I say that, not only because FDA has stated that it expects the industry to “take the measures required by the new rules — not just the letter of the law but what it represents in terms of transforming the food safety system,”  but also because the agency is substantiating its determination to increase food safety in the U.S. with its relatively recent hard-core approach to recalls through the development of SCORE.

FDA SCORE. If you’ve not yet heard of it, FDA’s new Strategic Coordinated Oversight of Recall Execution (SCORE) program involves a team of key senior agency officials whose mandate is to assist with challenging, complex recall situations, e.g., those complicated by the nature of the product, the scope of available evidence, and the company’s response. The primary goal is to speed up the recall process, which essentially means that this team of senior officials will take a look at all the compliance and enforcement actions for which FDA is authorized and quickly implement any that it believes will bring quick, effective, efficient resolution.

A HARD LINE ON RECALLS. To provide one example of the hardline approach I’ve seen FDA taking: I work with a client that had a product being recalled. It conducted the recall, accounting for all the product in question, and validating that none had reached the consumer level. Because of this, the company assumed no press release was required, but FDA dissented. When asked why, the agency official responded, in effect, “Because you need to be publicly shamed.” I’d say that’s pretty hardcore. In fact, FDA seems to be taking a page out of DOJ’s book — seeing prosecutions/public shaming as beneficial to food safety by having a deterrent effect.

SCORE’s development is a response to a 2011 report and a 2016 early-alert memorandum from the Office of the Inspector General (OIG) in which FDA’s recall program was found to be inadequate, and its recall-initiation process inefficient and ineffective. SCORE was developed earlier this year, and FDA sees it as already making a difference in some complex cases. As stated in the FDA Voice Blog, it has already led to “additional inspections and sampling assignments,” and the suspension of a food facility’s registration “after a reinspection and additional sampling requested by SCORE showed continued contamination.” 

The agency also states that, in some cases, it will act on circumstantial evidence that the conditions in which the food was produced indicates a problem or that the contamination may be more widespread.  How? By invoking the standard in the law that requires that it only demonstrate “may have been”: i.e., that the food was prepared, packed or held under insanitary conditions and may have been contaminated.
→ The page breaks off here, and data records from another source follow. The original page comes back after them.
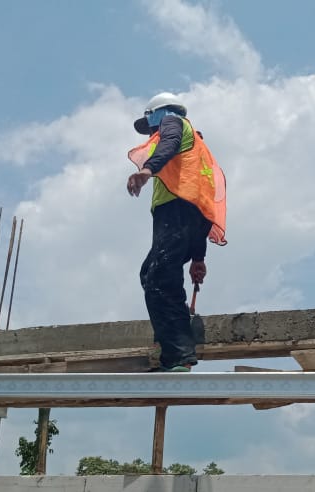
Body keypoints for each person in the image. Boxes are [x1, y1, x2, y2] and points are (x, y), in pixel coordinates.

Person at [127, 92, 227, 372]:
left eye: (150, 123)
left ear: (157, 113)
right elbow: (203, 203)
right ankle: (171, 345)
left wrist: (147, 170)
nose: (152, 132)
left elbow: (167, 142)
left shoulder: (173, 122)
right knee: (154, 274)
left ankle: (178, 354)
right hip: (191, 214)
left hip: (175, 211)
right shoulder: (196, 145)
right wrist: (198, 257)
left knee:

MOVE ALONG. So, if the prospect of consumer harm, brand damage, financial impact, or even litigation has not caused you to protect against recalls, you now have the prospect of FDA’s fingers in your soup to not only spur on your food safety program, but also to initiate recalls whenever in doubt and move it along as fast as possible — even if that means having to conduct more than one recall because you had to take action before you had all the information.

The bottom line is that FDA expects the company to take immediate action to remove potentially harmful or implicated food from the market and prevent contamination, and, if the company does not do so, FDA will utilize the enforcement tools at its disposal — from mandatory recall to facility registration suspension to seizure and injunction, if needed and as needed.

Long term, the goals of SCORE are to identify and close the gaps that slow the process and identify trends for which policy action may be needed. An example of this, that could have significant repercussions for the industry, is the Agency’s current initiative to consider whether Class II recalls should require consumer notification, as do Class I recalls. The rationalization for this is that immunocompromised consumers, such as the young or elderly, may be vulnerable to a Class II recall but, currently, they would have no way of knowing it exists.

It all sounds to me like FDA is voicing a soft approach to FSMA compliance while setting up repercussions for not instituting preventive controls to avert recalls, i.e., consumer harm.